> Requirement 1
In the article about Jamie Dimon's annual shareholders' letter, what net income did JPMorgan Chase report for 2022?
> Requirement 2
Continue the article about Jamie Dimon's annual shareholders' letter, starting after its final sentence.

> Document segment
※ ※ ※

JP Morgan Chase CEO Suggests Eminent Domain to Fuel Green Infrastructure Investment

by: Joseph Grather
13 Apr 2023

Jamie Dimon, Chairman and CEO of JP Morgan Chase issued his annual shareholders’ letter a few days ago.

The letter is akin to a “state of the Union” address, while focusing on JP Morgan Chase’s successes of the prior year, as follows:

“2022 was somewhat surprisingly another strong year for JPMorgan Chase, with the firm generating record revenue for the fifth year in a row, as well as setting numerous records in each of our lines of business. We earned revenue in 2022 of $132.3 billion and net income of $37.7 billion, with return on tangible common equity (ROTCE) of 18%, reflecting strong underlying performance across our businesses.”  Very sound and matter-of-fact reporting of past events.

What piqued our interest was the following forecast and recommendation:

“To expedite progress, governments, businesses and non-governmental organizations need to align across a series of practical policy changes that comprehensively address fundamental issues that are holding us back. Massive global investment in clean energy technologies must be done and must continue to grow year-over-year.  At the same time, permitting reforms are desperately needed to allow investment to be done in any kind of timely way. We may even need to evoke eminent domain — we simply are not getting the adequate investments fast enough for grid, solar, wind and pipeline initiatives. Policies like the Bipartisan Infrastructure Law, the Creating Helpful Incentives to Produce Semiconductors (CHIPS) and Science Act, and the Inflation Reduction Act (IRA) — that hold the potential to unlock over $1 trillion in clean technology development — need to be implemented effectively.”

※ ※ ※

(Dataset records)
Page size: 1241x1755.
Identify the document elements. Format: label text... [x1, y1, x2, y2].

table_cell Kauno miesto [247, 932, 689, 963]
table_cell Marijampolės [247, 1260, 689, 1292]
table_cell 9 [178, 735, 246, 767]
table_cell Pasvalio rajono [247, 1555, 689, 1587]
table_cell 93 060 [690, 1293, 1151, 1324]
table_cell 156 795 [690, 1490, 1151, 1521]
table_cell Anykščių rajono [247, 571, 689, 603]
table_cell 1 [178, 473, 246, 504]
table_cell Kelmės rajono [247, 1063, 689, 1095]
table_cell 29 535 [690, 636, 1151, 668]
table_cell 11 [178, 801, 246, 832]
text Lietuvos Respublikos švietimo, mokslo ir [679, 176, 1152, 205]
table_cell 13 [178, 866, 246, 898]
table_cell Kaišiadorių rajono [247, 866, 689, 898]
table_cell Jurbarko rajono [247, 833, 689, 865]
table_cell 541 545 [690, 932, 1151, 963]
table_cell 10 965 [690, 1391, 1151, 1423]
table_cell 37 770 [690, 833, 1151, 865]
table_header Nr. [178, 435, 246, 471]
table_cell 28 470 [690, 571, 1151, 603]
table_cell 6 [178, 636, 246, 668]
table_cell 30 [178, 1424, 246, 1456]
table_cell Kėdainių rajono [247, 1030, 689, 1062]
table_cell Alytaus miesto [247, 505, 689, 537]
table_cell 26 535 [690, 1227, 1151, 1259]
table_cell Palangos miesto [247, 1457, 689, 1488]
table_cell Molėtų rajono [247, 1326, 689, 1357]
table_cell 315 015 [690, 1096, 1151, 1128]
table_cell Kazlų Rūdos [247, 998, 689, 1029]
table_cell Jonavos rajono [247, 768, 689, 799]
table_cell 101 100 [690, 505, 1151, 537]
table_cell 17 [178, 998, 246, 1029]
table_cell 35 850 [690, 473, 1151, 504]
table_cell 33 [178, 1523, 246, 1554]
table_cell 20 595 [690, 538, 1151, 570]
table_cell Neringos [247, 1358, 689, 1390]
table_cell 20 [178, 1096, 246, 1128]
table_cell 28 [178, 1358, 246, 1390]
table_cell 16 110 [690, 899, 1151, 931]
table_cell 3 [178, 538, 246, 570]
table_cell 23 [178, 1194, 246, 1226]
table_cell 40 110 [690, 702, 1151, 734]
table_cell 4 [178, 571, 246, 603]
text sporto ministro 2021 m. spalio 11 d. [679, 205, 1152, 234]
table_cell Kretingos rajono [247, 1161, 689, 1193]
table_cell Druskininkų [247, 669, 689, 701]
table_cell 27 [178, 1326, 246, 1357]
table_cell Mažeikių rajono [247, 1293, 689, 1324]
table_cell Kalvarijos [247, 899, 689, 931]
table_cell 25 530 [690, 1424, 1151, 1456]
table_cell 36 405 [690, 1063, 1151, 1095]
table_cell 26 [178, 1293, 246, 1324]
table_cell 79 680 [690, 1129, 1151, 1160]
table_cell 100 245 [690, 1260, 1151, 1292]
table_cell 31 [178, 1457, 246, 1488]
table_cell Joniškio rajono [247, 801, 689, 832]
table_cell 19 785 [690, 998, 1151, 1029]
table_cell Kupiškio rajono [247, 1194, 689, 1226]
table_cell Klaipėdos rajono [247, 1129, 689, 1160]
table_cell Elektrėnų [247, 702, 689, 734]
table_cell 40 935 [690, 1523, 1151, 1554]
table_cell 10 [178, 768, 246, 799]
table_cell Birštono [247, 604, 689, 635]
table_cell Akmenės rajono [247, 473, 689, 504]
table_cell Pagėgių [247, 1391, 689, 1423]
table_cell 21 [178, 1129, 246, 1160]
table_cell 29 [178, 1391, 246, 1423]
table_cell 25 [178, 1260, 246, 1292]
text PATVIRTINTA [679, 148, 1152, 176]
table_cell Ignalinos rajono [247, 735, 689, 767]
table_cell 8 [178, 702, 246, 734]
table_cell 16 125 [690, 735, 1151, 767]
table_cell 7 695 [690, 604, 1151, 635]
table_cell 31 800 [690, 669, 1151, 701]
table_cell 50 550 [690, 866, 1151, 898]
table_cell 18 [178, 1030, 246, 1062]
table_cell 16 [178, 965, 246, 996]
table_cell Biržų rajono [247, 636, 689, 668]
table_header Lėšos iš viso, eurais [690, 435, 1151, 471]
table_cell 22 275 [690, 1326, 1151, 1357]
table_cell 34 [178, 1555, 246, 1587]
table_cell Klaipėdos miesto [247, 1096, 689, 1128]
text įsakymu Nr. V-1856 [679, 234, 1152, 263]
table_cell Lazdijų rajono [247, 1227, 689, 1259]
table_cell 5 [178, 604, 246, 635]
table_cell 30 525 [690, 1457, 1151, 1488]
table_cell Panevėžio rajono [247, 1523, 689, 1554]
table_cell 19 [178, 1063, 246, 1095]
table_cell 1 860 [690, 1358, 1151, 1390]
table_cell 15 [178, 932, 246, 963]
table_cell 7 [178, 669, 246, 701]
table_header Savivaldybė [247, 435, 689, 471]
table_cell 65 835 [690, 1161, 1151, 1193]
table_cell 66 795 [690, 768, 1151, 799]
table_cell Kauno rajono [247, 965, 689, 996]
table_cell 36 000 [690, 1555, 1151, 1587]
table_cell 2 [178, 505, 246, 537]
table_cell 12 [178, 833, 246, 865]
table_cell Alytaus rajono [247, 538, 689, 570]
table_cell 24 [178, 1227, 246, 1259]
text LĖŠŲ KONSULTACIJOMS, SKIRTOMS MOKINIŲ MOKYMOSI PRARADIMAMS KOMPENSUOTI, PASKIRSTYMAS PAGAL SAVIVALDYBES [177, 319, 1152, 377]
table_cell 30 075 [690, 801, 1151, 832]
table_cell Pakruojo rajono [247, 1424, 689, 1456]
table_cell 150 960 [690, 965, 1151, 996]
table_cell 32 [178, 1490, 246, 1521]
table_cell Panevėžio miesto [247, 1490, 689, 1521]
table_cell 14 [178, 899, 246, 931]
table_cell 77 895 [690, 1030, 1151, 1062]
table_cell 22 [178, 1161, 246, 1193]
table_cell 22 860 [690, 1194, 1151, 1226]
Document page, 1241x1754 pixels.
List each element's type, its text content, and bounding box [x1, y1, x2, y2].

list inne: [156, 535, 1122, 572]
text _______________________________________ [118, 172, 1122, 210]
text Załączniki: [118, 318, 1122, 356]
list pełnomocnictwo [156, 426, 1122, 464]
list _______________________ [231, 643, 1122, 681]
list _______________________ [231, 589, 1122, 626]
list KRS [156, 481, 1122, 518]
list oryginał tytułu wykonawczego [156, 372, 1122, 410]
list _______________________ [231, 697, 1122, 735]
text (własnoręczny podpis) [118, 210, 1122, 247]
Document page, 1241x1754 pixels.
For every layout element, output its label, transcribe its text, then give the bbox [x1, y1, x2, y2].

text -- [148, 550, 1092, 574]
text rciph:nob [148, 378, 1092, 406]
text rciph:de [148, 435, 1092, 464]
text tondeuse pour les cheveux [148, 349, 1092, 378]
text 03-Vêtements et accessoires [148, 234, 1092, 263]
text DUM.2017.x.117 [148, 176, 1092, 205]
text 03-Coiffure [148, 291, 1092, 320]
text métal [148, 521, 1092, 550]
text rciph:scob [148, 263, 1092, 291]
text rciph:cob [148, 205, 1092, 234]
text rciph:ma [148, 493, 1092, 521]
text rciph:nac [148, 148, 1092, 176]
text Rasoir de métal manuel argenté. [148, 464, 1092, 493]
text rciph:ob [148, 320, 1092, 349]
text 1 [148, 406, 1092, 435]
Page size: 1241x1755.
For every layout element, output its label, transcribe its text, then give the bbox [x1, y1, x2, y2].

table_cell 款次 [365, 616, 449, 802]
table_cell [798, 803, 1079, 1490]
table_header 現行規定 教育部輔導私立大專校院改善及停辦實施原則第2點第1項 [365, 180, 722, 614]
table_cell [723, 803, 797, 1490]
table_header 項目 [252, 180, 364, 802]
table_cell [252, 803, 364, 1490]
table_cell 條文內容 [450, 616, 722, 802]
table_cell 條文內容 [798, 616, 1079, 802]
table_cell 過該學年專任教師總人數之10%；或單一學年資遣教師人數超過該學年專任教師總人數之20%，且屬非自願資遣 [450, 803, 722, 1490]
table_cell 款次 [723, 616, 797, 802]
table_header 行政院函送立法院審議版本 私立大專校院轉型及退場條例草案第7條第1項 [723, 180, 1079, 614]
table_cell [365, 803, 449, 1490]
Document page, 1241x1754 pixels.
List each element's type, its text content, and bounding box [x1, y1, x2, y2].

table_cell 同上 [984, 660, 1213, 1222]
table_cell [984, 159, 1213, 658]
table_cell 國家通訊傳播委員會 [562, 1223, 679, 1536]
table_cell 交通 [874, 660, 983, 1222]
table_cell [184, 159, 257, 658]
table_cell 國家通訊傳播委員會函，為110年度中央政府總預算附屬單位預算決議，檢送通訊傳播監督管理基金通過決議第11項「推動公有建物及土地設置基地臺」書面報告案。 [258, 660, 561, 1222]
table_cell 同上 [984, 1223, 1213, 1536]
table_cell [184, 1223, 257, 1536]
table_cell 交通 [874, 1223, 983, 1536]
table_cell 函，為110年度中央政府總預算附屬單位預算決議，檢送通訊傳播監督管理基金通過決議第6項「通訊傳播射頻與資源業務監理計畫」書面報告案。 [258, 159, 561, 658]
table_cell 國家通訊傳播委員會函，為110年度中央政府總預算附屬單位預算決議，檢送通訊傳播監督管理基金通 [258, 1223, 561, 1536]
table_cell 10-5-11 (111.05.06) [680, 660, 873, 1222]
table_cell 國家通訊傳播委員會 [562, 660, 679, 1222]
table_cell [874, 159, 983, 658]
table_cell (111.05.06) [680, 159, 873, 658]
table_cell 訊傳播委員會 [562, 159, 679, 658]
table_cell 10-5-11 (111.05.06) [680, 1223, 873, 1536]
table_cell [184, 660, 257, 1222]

※ ※ ※

> Final answer 1
$37.7 billion

> Final answer 2
Questions abound.  Is Dimon talking about the federal government exercising eminent domain to provide land for these public infrastructure projects? Or is he recognizing the federal authority granted to pipeline companies in the Natural Gas Act as recently affirmed by our Supreme Court in the PennEast Pipeline Cases? (our blog on that topic here).  No mention of just compensation to the private property owner whose property will be taken by eminent domain.  Notably, in the PennEast Cases, it was the State of New Jersey that objected to the federal “pipeline” project.

So, what agency would be employing eminent domain to achieve the objectives and recommendations of a leader of private industry?  There is no doubt in this writer’s mind that there has to be public alignment on the challenges facing all of us now and into the immediate future.